▸ **Provided text**:

The morning of the 18th revealed Falaise still rocking from an enemy bombing during the night. Sgt. Mitchell and his men were OK but badly shaken. Falaise was HOT—and not only from the many fires burning in it! Civilian refugees were streaming out of town and 2 Company was directing them off the supply routes to the little village of Torps. It appeared that the gap was about to be closed and preparations were made to handle thousands of prisoners, if necessary.
Late one night in the Falaise area when everyone was nearly dead from lack of sleep and every minute the boys’ heads spent on a make-shift pillow was as precious as gold, the phone at Company HQ rang—the message: Send Provost to the small village of “X" near Falaise and ensure that no troops draw water from that area as the Germans have put poison in all the wells and local water supplies.

▸ **Data block**:
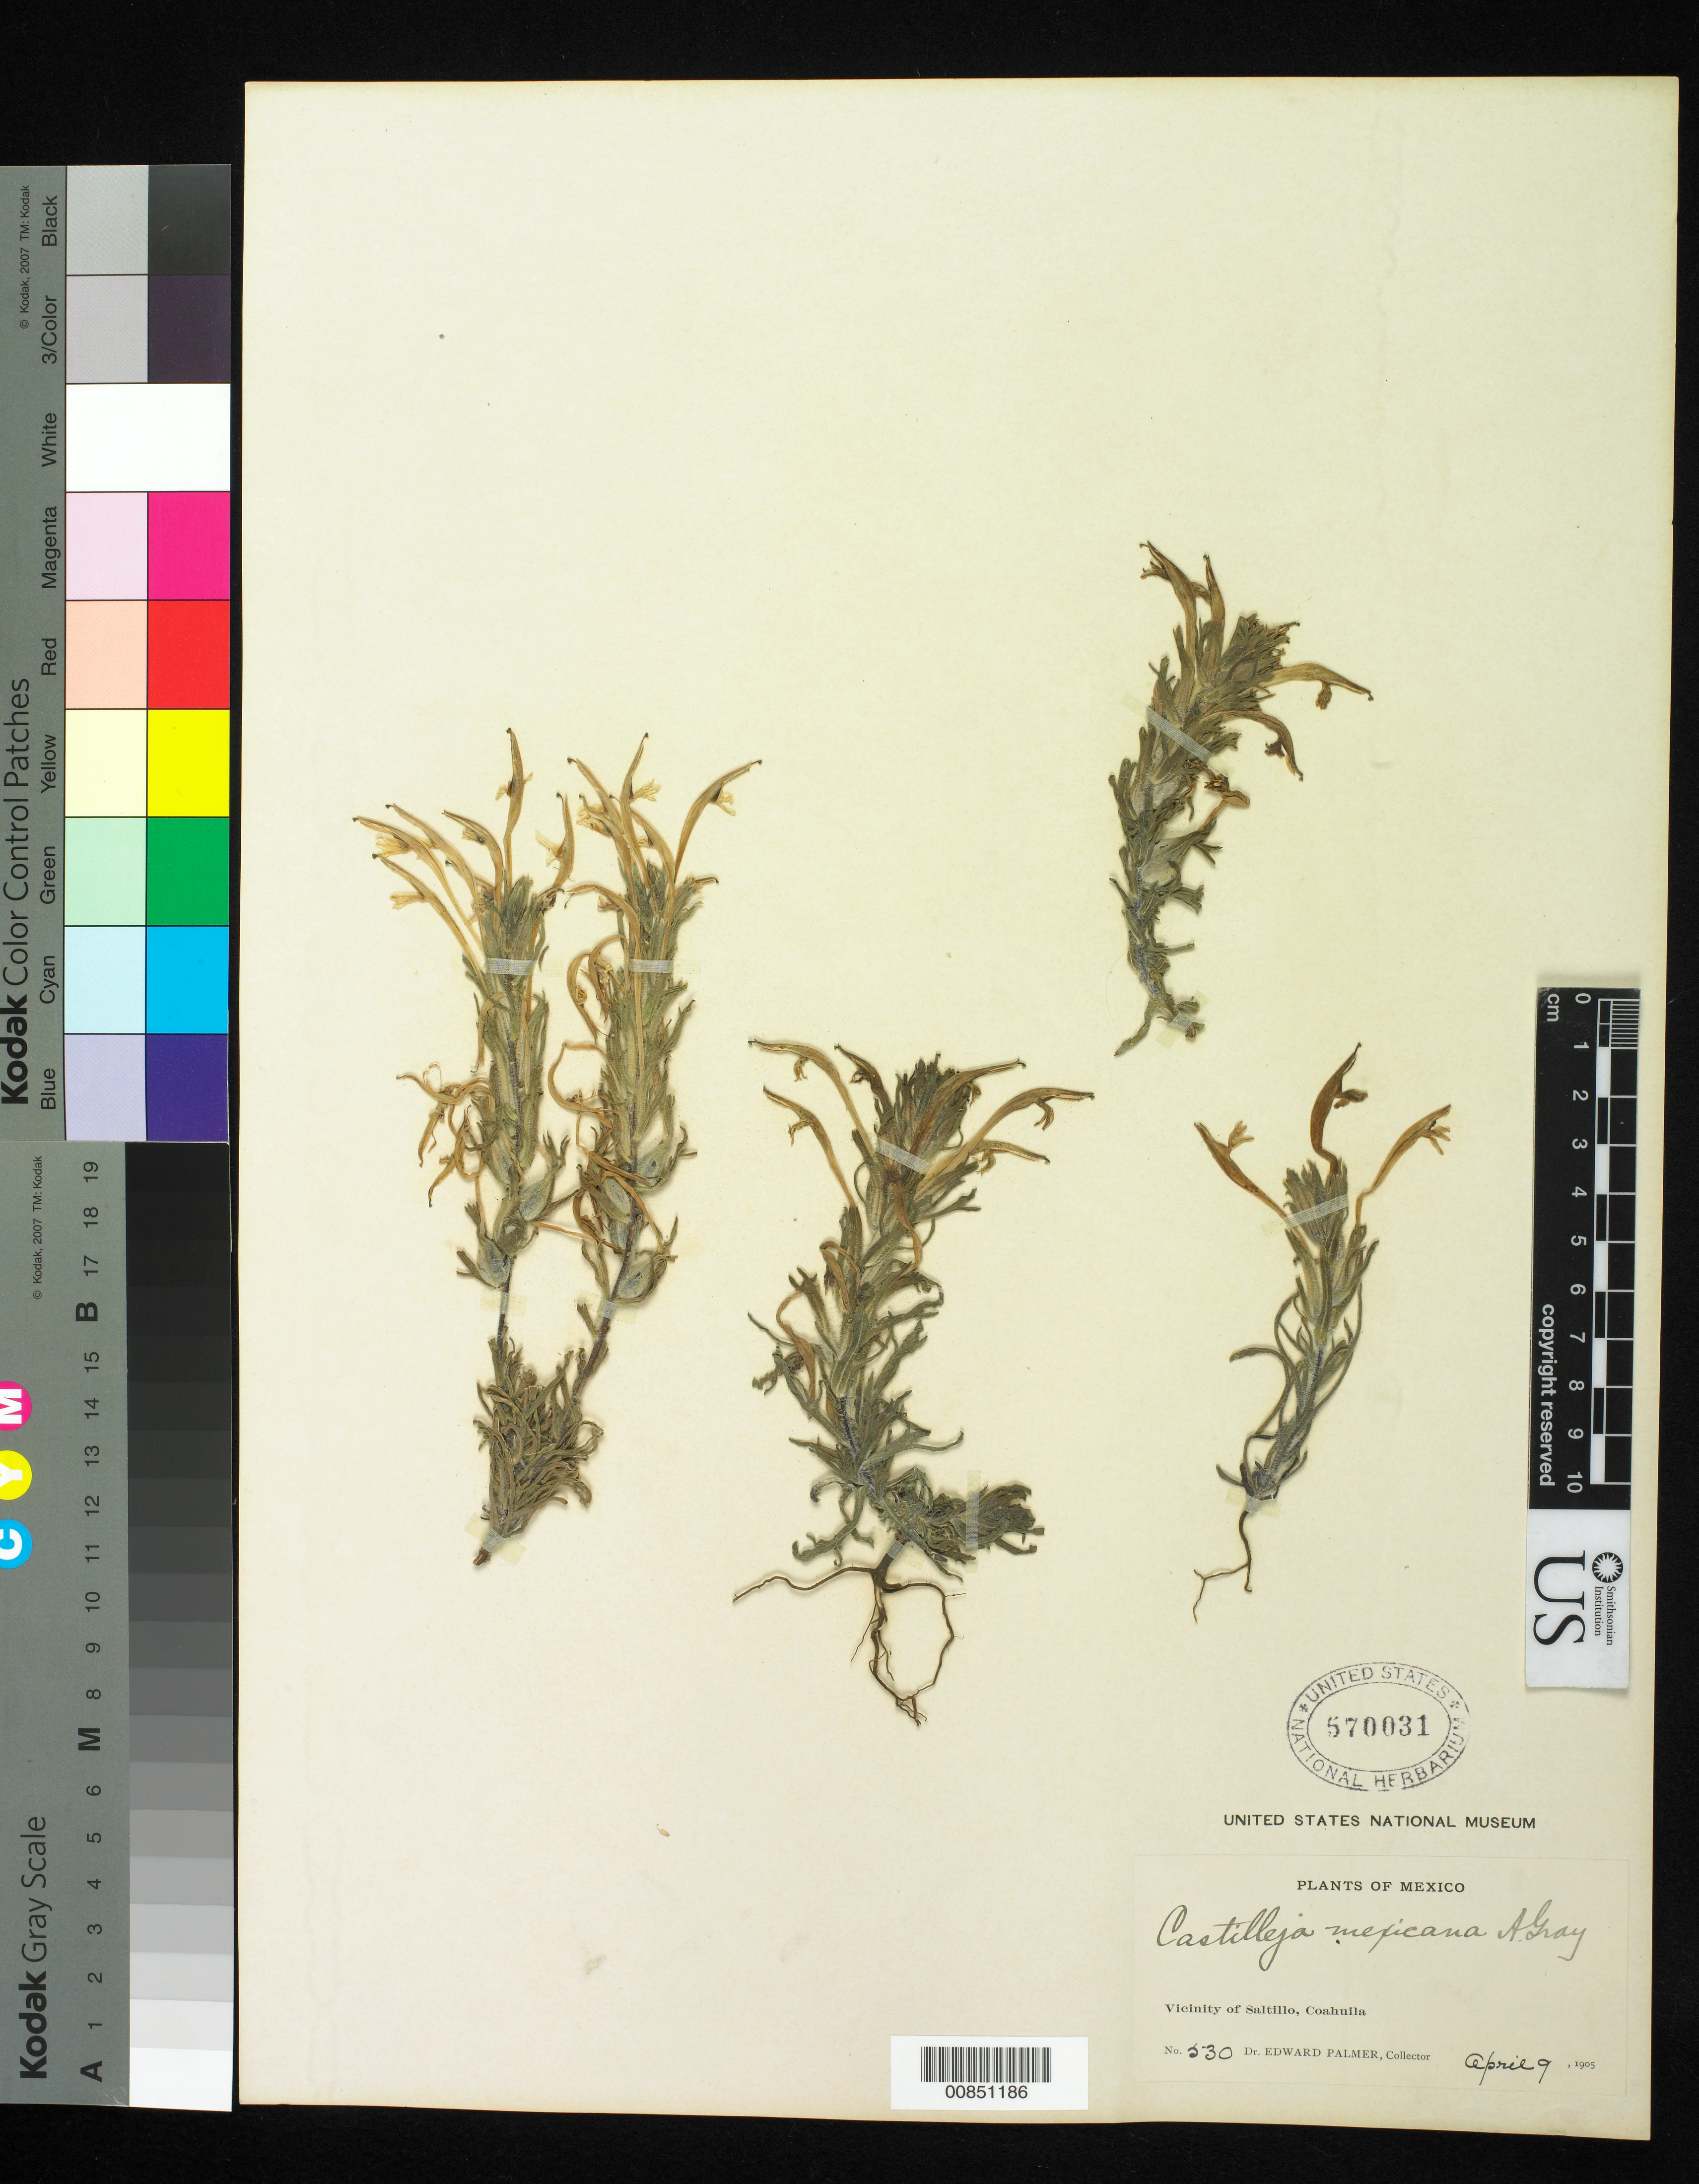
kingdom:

▸ **Set problem 1**:
From the Falaise passage, reproduce the portion that begins at the words "Late one night" and stops after the words "local water supplies.".
▸ **Set problem 2**:
Answer these questions from the Falaise passage:
(a) To which village was 2 Company directing the civilian refugees?
(b) What did the phone message say the Germans had put in the wells and local water supplies?
(c) To what place was the message asking for Provost to be sent?

▸ **Task solution 1**:
Late one night in the Falaise area when everyone was nearly dead from lack of sleep and every minute the boys’ heads spent on a make-shift pillow was as precious as gold, the phone at Company HQ rang—the message: Send Provost to the small village of “X" near Falaise and ensure that no troops draw water from that area as the Germans have put poison in all the wells and local water supplies.

▸ **Task solution 2**:
(a) Torps
(b) Poison
(c) The small village of "X" near Falaise